> **Data section**:
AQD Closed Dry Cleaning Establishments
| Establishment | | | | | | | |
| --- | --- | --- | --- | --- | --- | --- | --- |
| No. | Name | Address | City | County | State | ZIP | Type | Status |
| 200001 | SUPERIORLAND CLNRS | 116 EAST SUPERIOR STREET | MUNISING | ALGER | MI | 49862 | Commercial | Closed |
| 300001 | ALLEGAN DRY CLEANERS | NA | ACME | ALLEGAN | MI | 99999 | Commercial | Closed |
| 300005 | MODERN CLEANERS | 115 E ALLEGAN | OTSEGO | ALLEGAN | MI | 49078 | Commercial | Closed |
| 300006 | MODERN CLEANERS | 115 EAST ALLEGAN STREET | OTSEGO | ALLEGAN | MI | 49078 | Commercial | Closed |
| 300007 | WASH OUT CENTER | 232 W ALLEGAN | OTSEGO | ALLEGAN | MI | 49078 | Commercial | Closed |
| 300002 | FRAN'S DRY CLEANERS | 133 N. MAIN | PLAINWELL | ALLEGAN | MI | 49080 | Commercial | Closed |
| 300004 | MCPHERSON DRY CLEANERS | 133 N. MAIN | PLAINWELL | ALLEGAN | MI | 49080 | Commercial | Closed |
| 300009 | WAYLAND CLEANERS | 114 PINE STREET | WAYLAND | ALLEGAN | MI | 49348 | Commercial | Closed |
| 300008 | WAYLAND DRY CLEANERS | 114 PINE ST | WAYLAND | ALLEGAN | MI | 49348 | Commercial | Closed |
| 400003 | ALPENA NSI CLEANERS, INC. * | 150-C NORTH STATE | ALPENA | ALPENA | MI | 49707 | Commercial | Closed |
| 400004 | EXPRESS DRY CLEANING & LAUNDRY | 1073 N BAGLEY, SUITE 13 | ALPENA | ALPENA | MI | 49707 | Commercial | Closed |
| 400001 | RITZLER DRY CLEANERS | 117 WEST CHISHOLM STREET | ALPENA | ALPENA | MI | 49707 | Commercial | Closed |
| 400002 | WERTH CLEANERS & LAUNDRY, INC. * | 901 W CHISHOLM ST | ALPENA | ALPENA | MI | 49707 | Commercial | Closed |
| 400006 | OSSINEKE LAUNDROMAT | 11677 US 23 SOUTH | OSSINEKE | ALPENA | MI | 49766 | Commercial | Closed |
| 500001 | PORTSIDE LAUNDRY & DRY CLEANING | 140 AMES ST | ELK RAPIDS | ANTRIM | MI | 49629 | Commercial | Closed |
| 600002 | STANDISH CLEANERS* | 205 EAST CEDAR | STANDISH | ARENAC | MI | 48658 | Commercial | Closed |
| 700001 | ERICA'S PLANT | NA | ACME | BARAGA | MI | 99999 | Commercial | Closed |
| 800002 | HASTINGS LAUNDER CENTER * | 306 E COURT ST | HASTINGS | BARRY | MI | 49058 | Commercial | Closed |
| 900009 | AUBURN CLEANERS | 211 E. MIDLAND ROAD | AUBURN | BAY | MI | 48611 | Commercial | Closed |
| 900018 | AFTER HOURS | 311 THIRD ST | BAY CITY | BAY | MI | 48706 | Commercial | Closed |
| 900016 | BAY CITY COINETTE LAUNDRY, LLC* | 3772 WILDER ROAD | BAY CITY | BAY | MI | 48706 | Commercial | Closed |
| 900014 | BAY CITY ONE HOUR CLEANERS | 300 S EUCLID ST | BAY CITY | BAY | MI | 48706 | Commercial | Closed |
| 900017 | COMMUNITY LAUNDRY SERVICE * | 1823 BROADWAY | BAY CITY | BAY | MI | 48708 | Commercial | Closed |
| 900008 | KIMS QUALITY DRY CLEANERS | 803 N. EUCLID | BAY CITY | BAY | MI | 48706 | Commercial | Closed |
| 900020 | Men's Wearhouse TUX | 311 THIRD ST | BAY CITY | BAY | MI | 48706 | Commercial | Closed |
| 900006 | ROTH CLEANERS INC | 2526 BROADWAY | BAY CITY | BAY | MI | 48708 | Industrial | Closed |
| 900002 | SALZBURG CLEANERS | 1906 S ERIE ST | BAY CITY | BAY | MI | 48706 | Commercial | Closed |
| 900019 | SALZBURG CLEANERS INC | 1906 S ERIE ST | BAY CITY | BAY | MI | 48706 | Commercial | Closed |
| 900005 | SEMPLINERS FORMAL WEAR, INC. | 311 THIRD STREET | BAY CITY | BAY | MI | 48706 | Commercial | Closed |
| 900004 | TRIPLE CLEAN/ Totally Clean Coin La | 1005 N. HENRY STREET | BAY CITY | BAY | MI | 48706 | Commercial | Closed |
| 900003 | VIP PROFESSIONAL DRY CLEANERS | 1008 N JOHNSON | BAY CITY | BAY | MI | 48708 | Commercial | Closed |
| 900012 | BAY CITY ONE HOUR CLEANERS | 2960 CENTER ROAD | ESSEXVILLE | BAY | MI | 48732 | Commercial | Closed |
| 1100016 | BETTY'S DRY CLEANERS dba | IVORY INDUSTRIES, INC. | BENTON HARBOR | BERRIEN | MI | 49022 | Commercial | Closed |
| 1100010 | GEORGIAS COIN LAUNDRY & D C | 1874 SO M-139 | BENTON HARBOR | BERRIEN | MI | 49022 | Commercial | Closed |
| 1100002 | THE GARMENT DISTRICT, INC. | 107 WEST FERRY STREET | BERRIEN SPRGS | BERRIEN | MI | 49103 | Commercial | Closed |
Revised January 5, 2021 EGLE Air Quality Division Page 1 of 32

> **Requirement**:
Return the lines of the listing above exactly as they appear, starting with the first and stopping after the line that holds "300001 | ALLEGAN".

> **Answer section**:
AQD Closed Dry Cleaning Establishments
| Establishment | | | | | | | |
| --- | --- | --- | --- | --- | --- | --- | --- |
| No. | Name | Address | City | County | State | ZIP | Type | Status |
| 200001 | SUPERIORLAND CLNRS | 116 EAST SUPERIOR STREET | MUNISING | ALGER | MI | 49862 | Commercial | Closed |
| 300001 | ALLEGAN DRY CLEANERS | NA | ACME | ALLEGAN | MI | 99999 | Commercial | Closed |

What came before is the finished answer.